**Exercise prompt:** If a record holds a picture, please leave the picture out and copy the rest of the record exactly.

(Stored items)
- - - - - - -

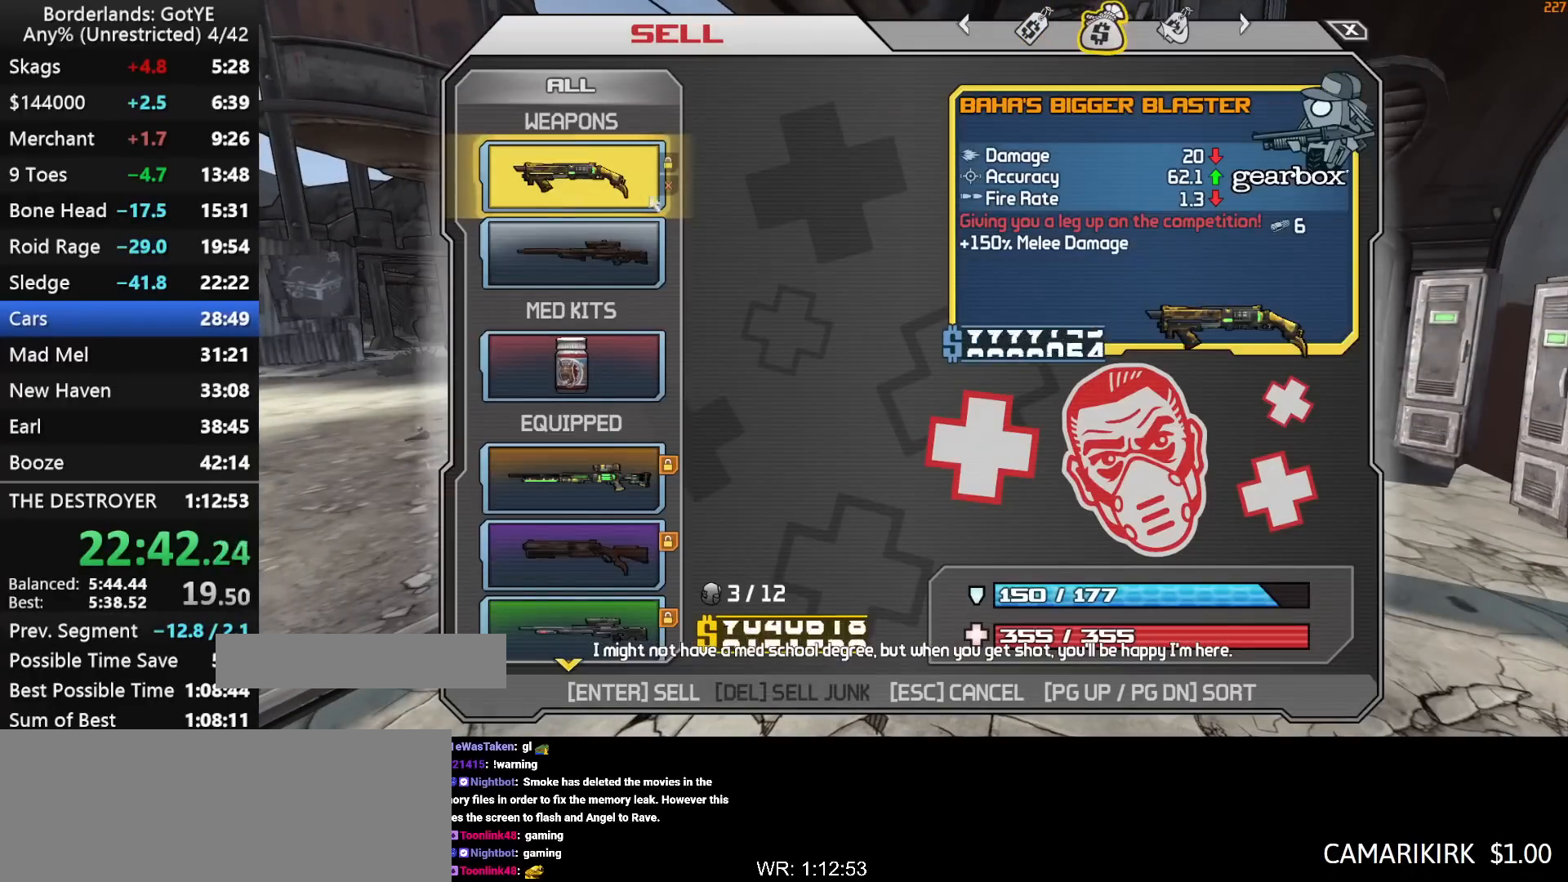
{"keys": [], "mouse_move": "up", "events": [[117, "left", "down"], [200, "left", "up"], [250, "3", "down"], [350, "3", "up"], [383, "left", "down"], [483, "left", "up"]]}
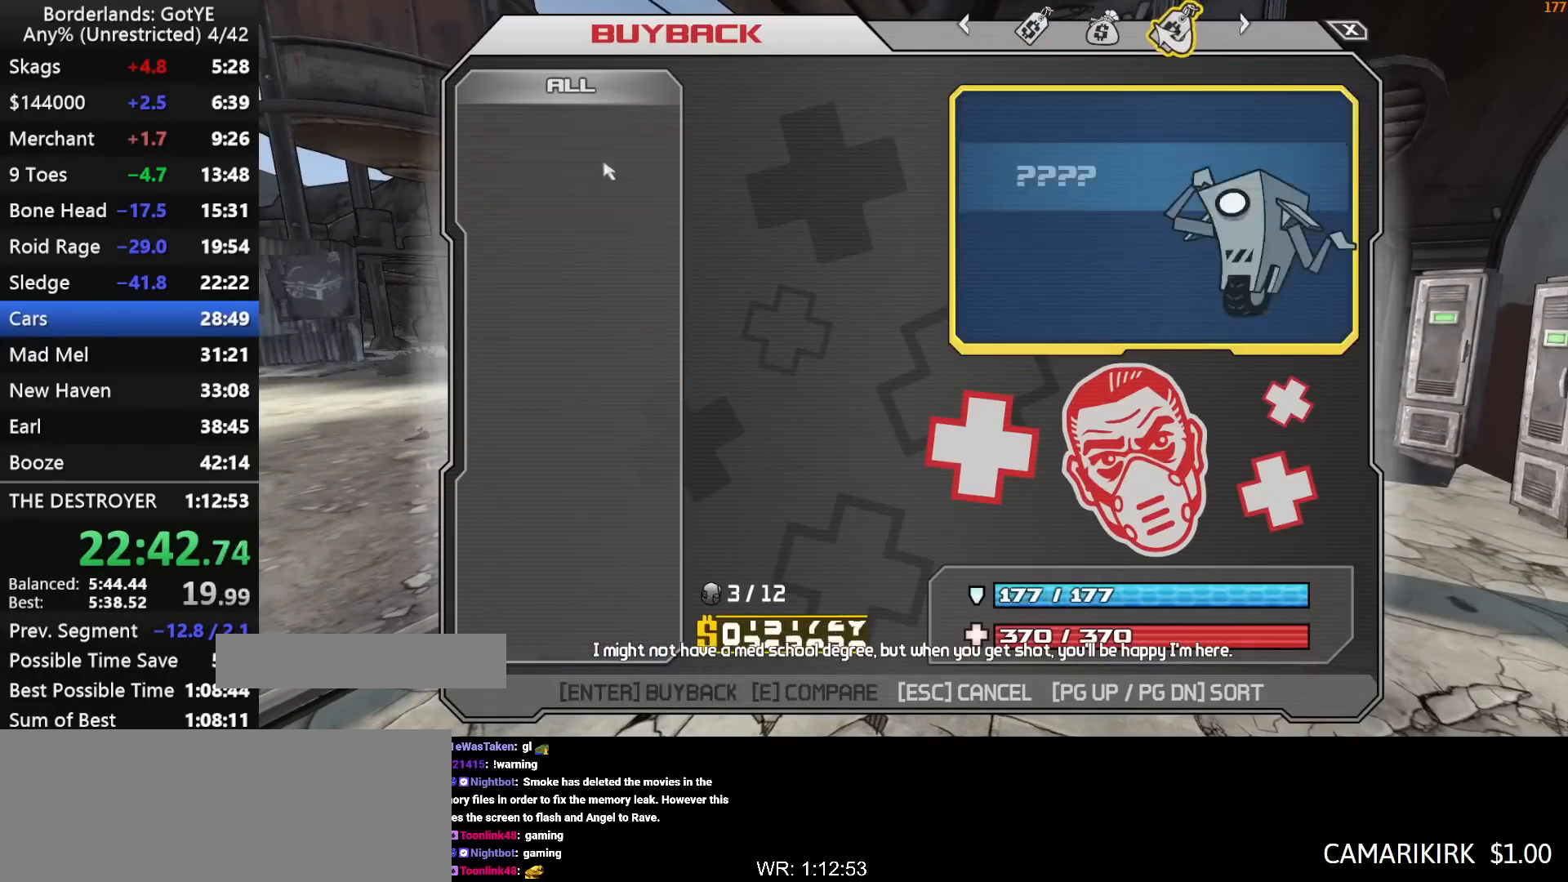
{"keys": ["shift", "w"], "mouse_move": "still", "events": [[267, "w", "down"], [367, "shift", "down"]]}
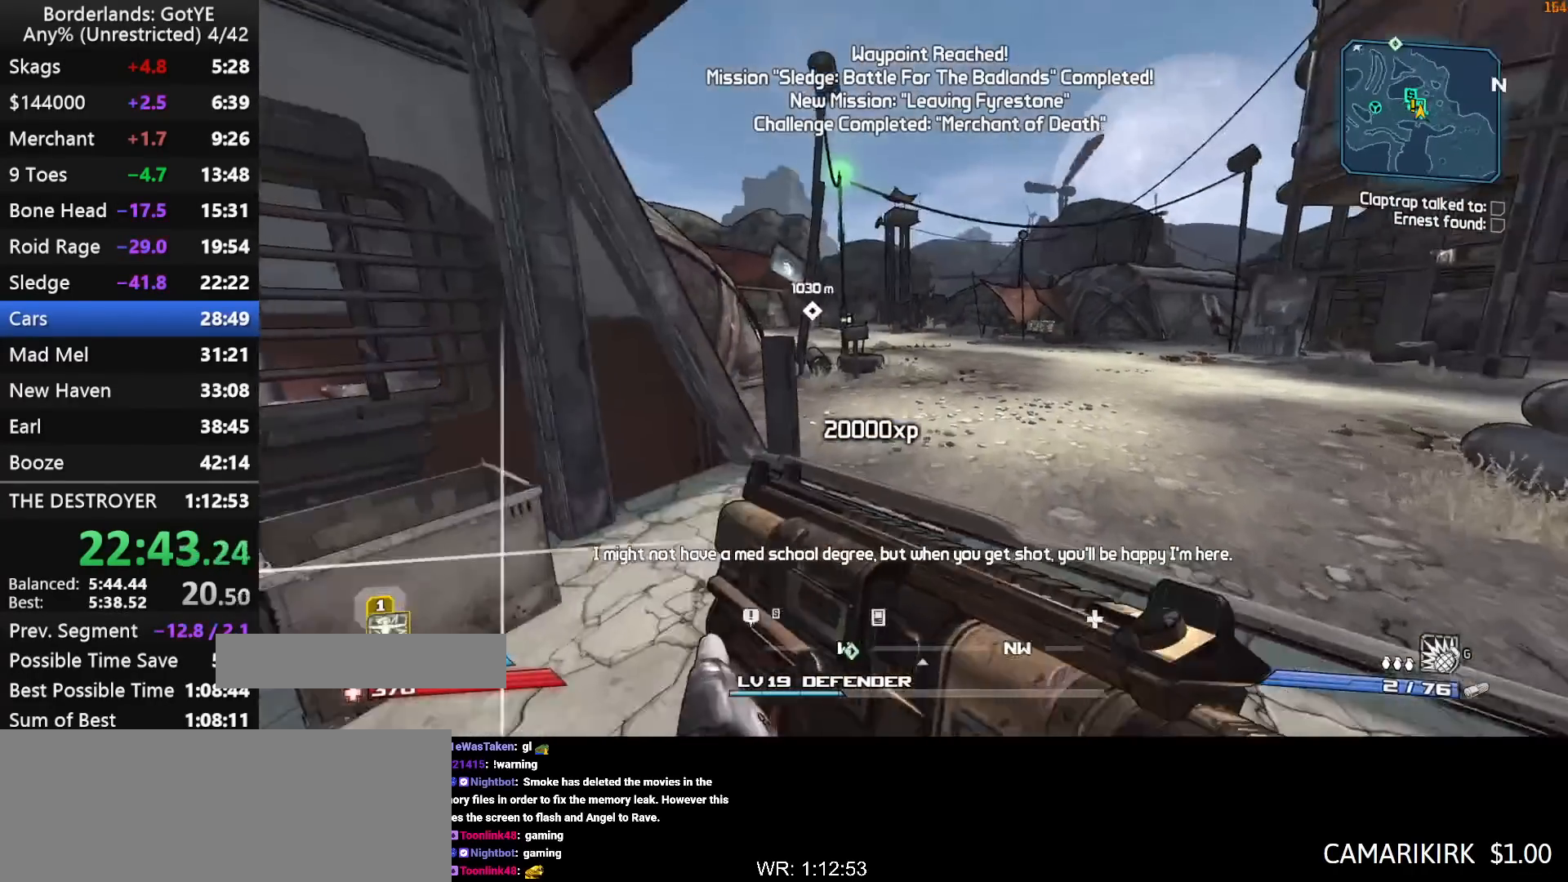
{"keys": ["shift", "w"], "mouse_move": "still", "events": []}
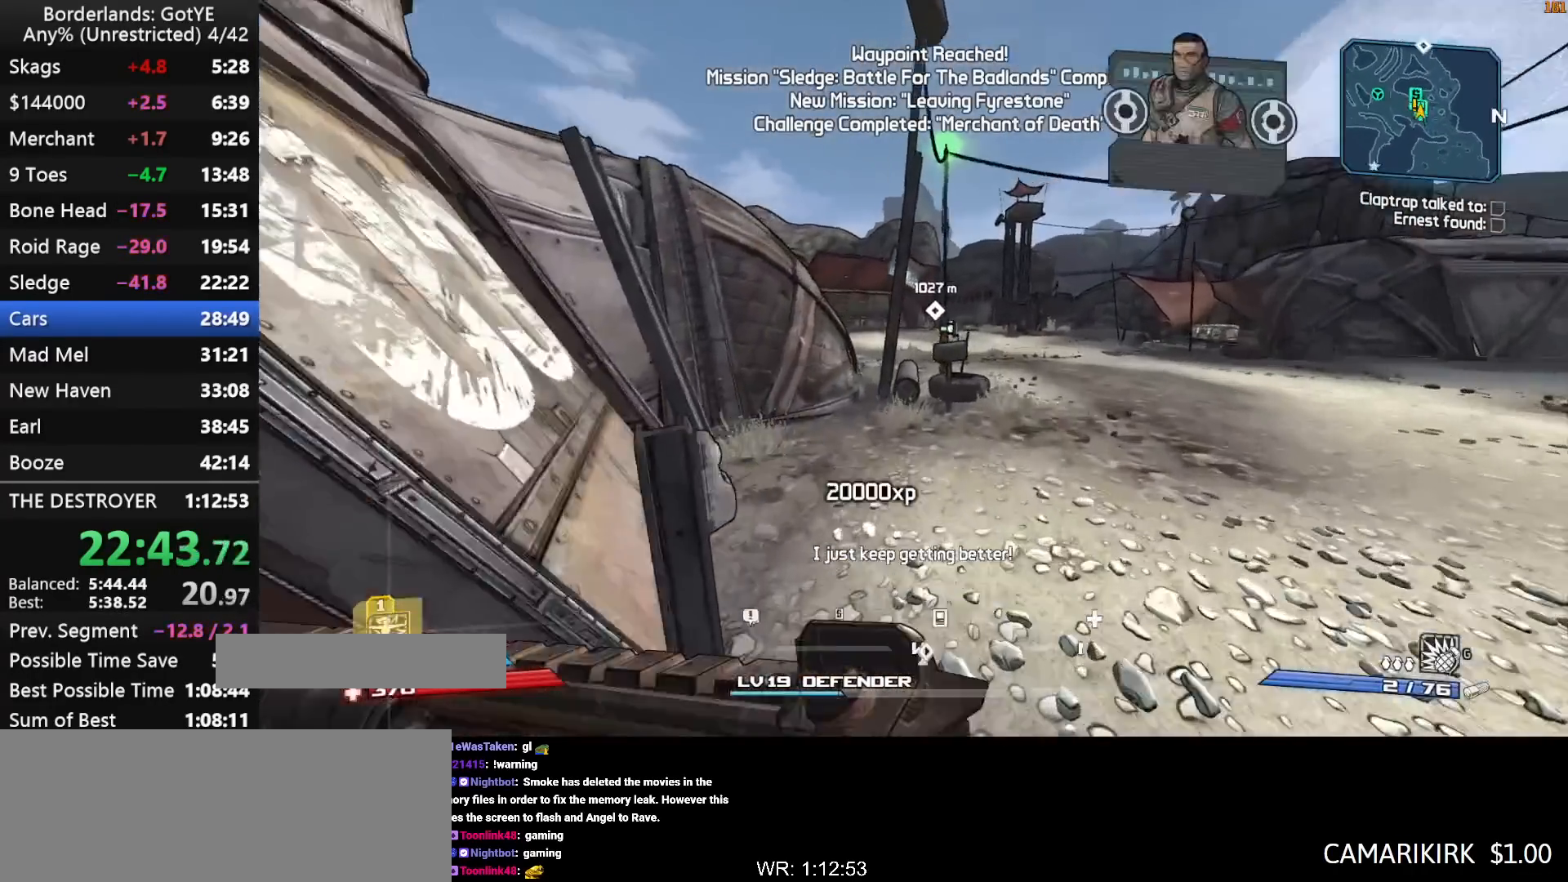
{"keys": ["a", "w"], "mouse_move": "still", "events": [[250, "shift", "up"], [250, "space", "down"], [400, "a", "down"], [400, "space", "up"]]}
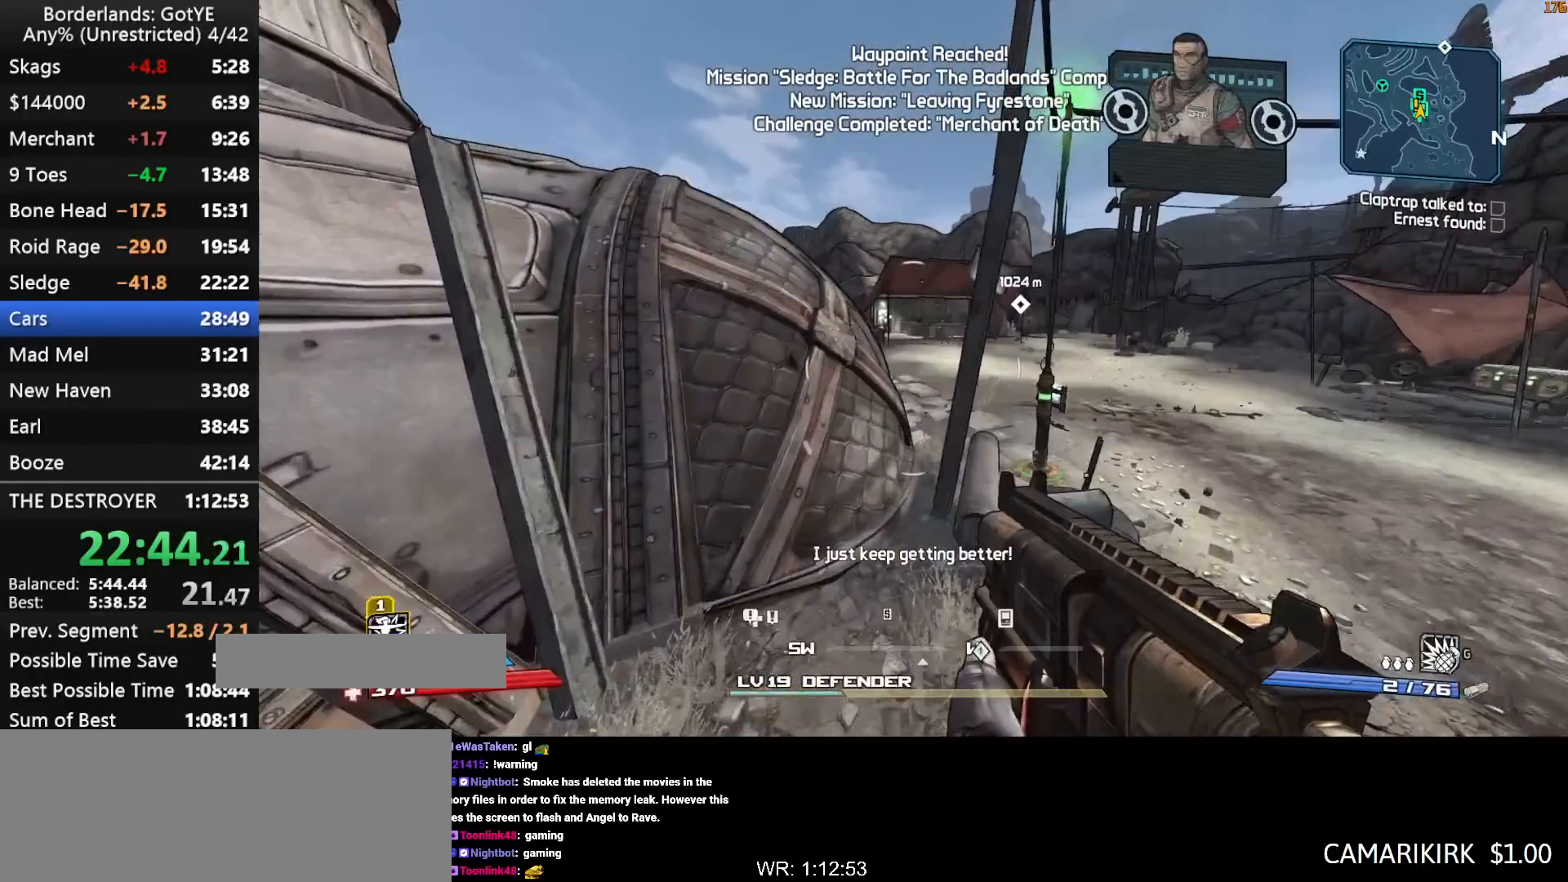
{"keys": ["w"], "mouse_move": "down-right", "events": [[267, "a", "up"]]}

- - - - - - -

**The completed task:**
{"keys": [], "mouse_move": "up", "events": [[117, "left", "down"], [200, "left", "up"], [250, "3", "down"], [350, "3", "up"], [383, "left", "down"], [483, "left", "up"]]}
{"keys": ["shift", "w"], "mouse_move": "still", "events": [[267, "w", "down"], [367, "shift", "down"]]}
{"keys": ["shift", "w"], "mouse_move": "still", "events": []}
{"keys": ["a", "w"], "mouse_move": "still", "events": [[250, "shift", "up"], [250, "space", "down"], [400, "a", "down"], [400, "space", "up"]]}
{"keys": ["w"], "mouse_move": "down-right", "events": [[267, "a", "up"]]}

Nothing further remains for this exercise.